One of the first jazz albums I heard when I was a teenager just getting into jazz was Gary Burton’s Duster, featuring a young Larry Coryell on guitar. Larry’s playing on that album, which covered the gamut from country-tinged melodies to pretty out-there free improvisation, made a deep impression on me – as a matter of fact, I ended up playing one of the tunes from that album, General Mojo’s Well Laid Plan, at my college senior recital (which I’m sure I have a reel-to-reel tape of somewhere, though I’d be scared to listen to it now).
Larry’s 1974 album Spaces, which features an all-star cast of the era (John McLaughlin, Chick Corea, Billy Cobham, etc) is widely cited as one of the most influential jazz guitar albums of the seventies.
This past weekend I got the chance to attend a jazz clinic Larry gave for the Seattle Jazz Guitar Society at the Mercer Island Community Center. Larry told some great stories about his life in jazz, leaving Seattle at the age of 21 in 1965 to move to New York to seek out the jazz muses. Then several of us got to take turns playing duos with Larry. I had my upright bass, and when I got up to play I have to admit to being pretty nervous about playing a duo in public with someone as accomplished as Larry. I acquitted myself fine (though I don’t think I played at my most brilliant) and Larry was kind enough to say warm and encouraging things about my playing (even asking, kiddingly I think, if I wanted to go on the road with him!).
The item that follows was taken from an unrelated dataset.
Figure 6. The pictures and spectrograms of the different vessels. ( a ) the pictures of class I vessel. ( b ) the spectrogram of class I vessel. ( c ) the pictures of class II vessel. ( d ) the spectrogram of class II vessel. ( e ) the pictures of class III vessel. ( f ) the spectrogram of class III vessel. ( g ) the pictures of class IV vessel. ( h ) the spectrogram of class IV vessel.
That evening Michele and I and a couple of other friends went down to Jazz Alley to hear Larry playing with Mose Allison, another long-standing hero of mine (and an old college friend Milo Peterson was playing drums). Larry opened the show playing a few solo pieces, including a beautiful arrangement of the Beatles’ She’s Leaving Home.
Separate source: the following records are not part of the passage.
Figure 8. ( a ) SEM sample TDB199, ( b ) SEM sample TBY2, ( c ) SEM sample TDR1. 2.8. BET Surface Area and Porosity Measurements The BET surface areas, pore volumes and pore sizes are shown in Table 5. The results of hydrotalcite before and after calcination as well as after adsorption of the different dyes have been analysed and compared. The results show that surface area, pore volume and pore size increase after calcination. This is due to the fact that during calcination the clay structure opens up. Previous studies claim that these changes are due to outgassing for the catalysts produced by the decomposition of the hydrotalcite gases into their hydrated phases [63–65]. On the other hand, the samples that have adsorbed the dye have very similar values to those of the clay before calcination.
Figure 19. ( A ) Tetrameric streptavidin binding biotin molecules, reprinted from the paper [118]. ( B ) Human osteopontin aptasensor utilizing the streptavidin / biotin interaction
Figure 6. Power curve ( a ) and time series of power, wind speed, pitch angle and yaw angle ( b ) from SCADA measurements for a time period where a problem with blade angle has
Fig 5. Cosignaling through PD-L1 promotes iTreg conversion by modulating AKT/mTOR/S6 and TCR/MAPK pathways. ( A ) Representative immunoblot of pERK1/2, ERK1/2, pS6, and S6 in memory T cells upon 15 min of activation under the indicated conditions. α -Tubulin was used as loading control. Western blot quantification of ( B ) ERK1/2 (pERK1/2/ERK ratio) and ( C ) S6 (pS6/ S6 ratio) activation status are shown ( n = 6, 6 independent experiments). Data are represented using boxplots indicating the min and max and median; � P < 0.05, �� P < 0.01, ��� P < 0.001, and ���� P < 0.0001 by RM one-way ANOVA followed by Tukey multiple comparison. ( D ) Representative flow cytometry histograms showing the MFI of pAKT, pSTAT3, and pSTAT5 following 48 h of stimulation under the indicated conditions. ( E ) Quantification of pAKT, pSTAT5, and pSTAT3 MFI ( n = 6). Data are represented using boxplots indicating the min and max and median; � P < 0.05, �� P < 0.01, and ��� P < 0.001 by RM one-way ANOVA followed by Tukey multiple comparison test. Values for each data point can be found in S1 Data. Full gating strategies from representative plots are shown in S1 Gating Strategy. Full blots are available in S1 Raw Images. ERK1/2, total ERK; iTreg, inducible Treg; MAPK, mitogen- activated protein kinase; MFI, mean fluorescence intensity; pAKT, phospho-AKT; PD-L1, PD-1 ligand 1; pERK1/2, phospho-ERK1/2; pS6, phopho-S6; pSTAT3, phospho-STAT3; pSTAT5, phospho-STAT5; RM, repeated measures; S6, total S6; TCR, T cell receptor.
Larry had told us stories about how there was no rehearsal time with Mose, illegible charts, and quirky complicated tunes. He managed to sound fine through the evening, with a few notable points where he obviously hadn’t heard the song before (better him than me, that’s for sure!).
Today I downloaded two of Larry’s more recent albums – Tricycle (a trio date with Paul Wertico on drums and Marc Egan on bass) and Cedars of Avalon (with Buster Williams on bass, Cedar Walton on piano, and Billy Drummond on drums) from eMusic (DRM-free, of course). Both are terrific, and I feel really privileged to have gotten the chance to spend a few hours with an artist of this caliber.